Kochane dzieci – zaczęła pani Kasia. A wiecie wy, że dawno, dawno temu żył sobie rybak, który na imię miał Andrzejek. Ten Andrzejek łowił ryby, jak to rybak. Pewnego razu zobaczył Pana Jezuska i powiedział „Oto Baranek Boży”. Dlaczego tak powiedział? Wiecie dzieci? – zapytała pani Kasia. – Nie! – odpowiedziały dzieci. bo i skąd miały wiedzieć? – Ja też nie, ale nie szkodzi, będziemy się dziś bawić, bo zbliżają się imieniny Andrzejka, a my go lubimy. Prawda? – Bardzo – odpowiedziały te dzieci, które potrafią wymówić „r” – inne powiedziały „baldzo”, ale nie szkodzi. Jedne już chodziły do szkoły, inne do przedszkola, ale i one kiedyś powiedzą Rrrrybak! i Barrranek! Miały za to przygotowane przez Mamusie piękne stroje a wśród nich były wróżki, księżniczki, biedronka, kotki, pająk, jednorożec, elf, goryl, superbohater, Batman, Hermiona,wilk i wiele innych. Trudno spamiętać, bo się w oczach mieniło.
Były też listy od wróżki, które wprowadzały dzieci w wyjątkowy nastrój, bo każdy był piękny i magiczny – jak to liścik od wróżki. Wróżki, jak to wróżki – wróżą, czyli przepowiadają przyszłość. Ale nie tak hop siup i już. Trzeba było wylosować spośród różnych kolorów karteczek, tę jedną albo drugą, albo trzecią. Jedna niosła jakąś przestrogę, druga obietnicę, jeszcze inna zabawkę. To gdy się wróżyło z kubeczków. Pod każdym z nich ukryty był jeden z przedmiotów: klucz, moneta, cukierek, pierścionek. Dzieci dowiedziały się co je czeka w niedalekiej przyszłości. Klucz- będziesz klucznikiem, moneta – wygrasz na loterii, pierścionek – wyjdziesz za mąż. Cukierek – już będzie ci słodko w buzi.
Wszystkie dzieci, rzucały do “studni” grosikiem na szczęście. Jeśli udało się trafić, upragnione życzenie wkrótce się spełni. Żeby podtrzymać tradycję Andrzejkową nie zabrakło lania woskiem przez klucz.

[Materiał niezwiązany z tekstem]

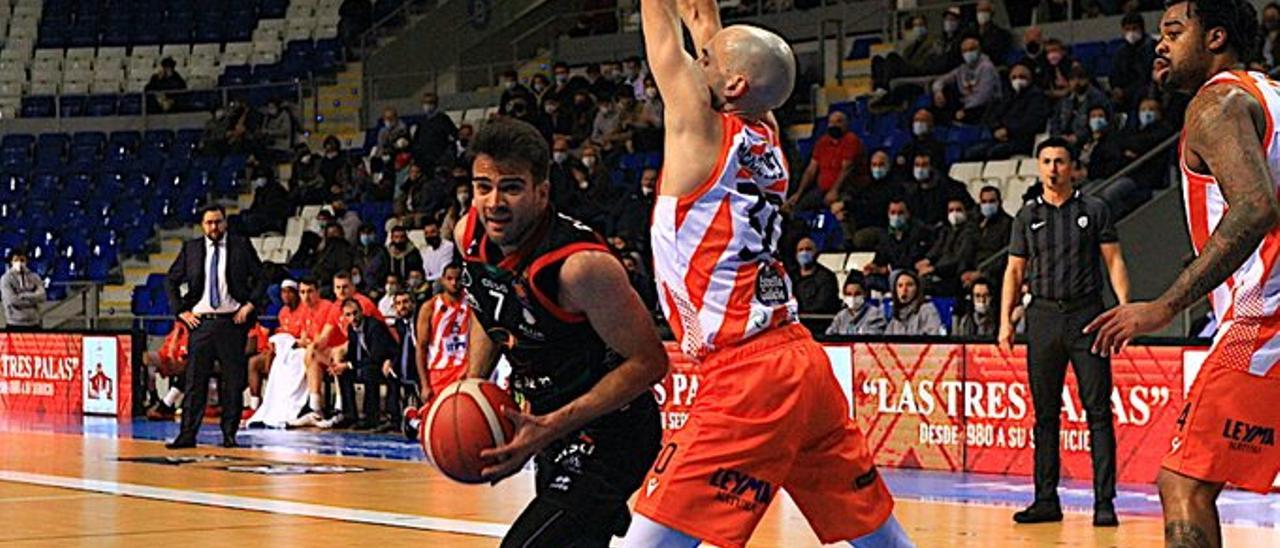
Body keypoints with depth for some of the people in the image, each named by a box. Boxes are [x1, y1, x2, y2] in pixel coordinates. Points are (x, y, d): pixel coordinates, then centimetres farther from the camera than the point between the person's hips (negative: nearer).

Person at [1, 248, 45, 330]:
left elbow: (41, 296, -5)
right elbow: (12, 300, -12)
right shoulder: (6, 279, -2)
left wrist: (23, 296, -10)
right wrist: (32, 298, -6)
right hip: (15, 324, -3)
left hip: (34, 323, 3)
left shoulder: (34, 277, 7)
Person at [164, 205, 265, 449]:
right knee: (195, 380, -2)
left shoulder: (241, 247, 4)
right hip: (201, 322, 1)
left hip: (232, 322, -1)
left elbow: (260, 280, 8)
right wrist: (181, 311, 4)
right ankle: (187, 434, -2)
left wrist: (250, 305, -3)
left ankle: (229, 434, 8)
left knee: (233, 381, 1)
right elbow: (170, 281, 14)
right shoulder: (191, 249, 7)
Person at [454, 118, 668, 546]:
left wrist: (549, 429, -28)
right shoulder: (469, 236, -7)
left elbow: (648, 362, -24)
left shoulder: (581, 265, -30)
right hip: (551, 428, 9)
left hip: (609, 438, -8)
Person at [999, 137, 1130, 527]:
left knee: (1098, 413, -5)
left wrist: (1125, 307, -9)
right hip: (1043, 316, 3)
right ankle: (1046, 501, 10)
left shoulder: (1093, 210, 6)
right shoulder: (1028, 216, 12)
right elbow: (1014, 270, 13)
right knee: (1045, 414, 5)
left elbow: (1113, 261, 4)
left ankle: (1104, 502, -4)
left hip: (1086, 314, -2)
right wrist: (1005, 319, 3)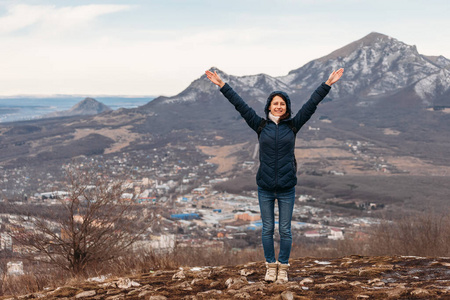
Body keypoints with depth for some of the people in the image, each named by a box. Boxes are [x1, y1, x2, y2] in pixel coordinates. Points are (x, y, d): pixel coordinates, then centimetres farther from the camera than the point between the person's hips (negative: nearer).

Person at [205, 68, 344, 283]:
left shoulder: (293, 125, 3)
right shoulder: (261, 126, 3)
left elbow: (312, 104, 3)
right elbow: (240, 105, 3)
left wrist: (328, 84, 2)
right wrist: (222, 85, 3)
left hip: (287, 188, 0)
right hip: (265, 188, 1)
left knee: (285, 230, 5)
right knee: (267, 229, 8)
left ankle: (283, 267, 17)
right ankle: (270, 266, 20)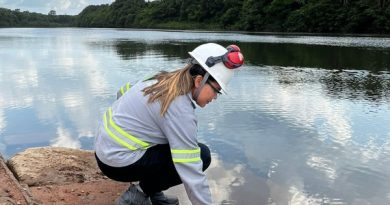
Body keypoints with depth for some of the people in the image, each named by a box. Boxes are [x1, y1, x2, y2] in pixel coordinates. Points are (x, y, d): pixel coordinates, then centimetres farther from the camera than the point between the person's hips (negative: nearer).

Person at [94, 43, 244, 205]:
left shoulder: (164, 80, 2)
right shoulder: (180, 108, -24)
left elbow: (122, 92, 16)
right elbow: (190, 170, -25)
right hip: (119, 162, -9)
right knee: (201, 156, -11)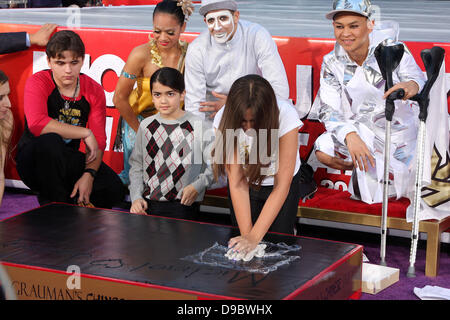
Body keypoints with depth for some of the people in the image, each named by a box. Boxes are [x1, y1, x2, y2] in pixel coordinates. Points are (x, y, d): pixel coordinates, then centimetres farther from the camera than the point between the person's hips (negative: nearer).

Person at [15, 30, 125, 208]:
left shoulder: (94, 91, -1)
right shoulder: (38, 83, -13)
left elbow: (98, 142, -4)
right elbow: (37, 124, -32)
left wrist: (89, 174, -24)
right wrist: (85, 133, -25)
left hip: (68, 161, 4)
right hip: (33, 159, -3)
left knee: (114, 189, -20)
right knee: (50, 140, -38)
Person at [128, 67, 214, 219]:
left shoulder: (197, 126, 1)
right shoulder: (146, 125, 12)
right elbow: (136, 166, 15)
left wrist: (197, 186, -13)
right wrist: (136, 197, 3)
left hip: (182, 205, -2)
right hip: (147, 203, 3)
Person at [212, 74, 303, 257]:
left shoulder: (286, 116, -33)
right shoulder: (225, 120, -27)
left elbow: (281, 186, -31)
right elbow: (237, 182, -25)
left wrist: (254, 236, -36)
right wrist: (246, 234, -33)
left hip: (281, 184, -1)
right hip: (247, 183, 1)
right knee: (242, 250, -4)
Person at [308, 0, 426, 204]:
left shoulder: (393, 50, -12)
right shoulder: (332, 63, -6)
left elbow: (418, 80, -25)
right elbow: (328, 111, -15)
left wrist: (412, 86, -52)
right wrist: (350, 136, -35)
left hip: (397, 131, -4)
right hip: (358, 131, 4)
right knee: (324, 151, -24)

Oprócz tego dzieci tańczyły do układów tanecznych. Na koniec zabawy, gdy już dzieci były lekko zmęczone, już zatęskniły odrobinkę za spokojnym domkiem i dobrym podwieczorkiem każde dziecko otrzymało słodki upominek oraz balon.
A święty Andrzej ze swoim bratem Piotrkiem długo łowili ryby w jeziorze Galilejskim. Wiecie gdzie jest takie jezioro? Nie? Gdzieś bardzo daleko, w ciepłych krajach, może kiedyś tam pojedziecie z mamusią i tatusiem. Później zaczęli łowić ludzi – ale to już całkiem inna historia. Może opowiem wam innym razem – obiecała Monika Darkowska – Jamróz, która wspólnie z Kasią Górecką zaprosiła dzieci na wieczór andrzejkowy.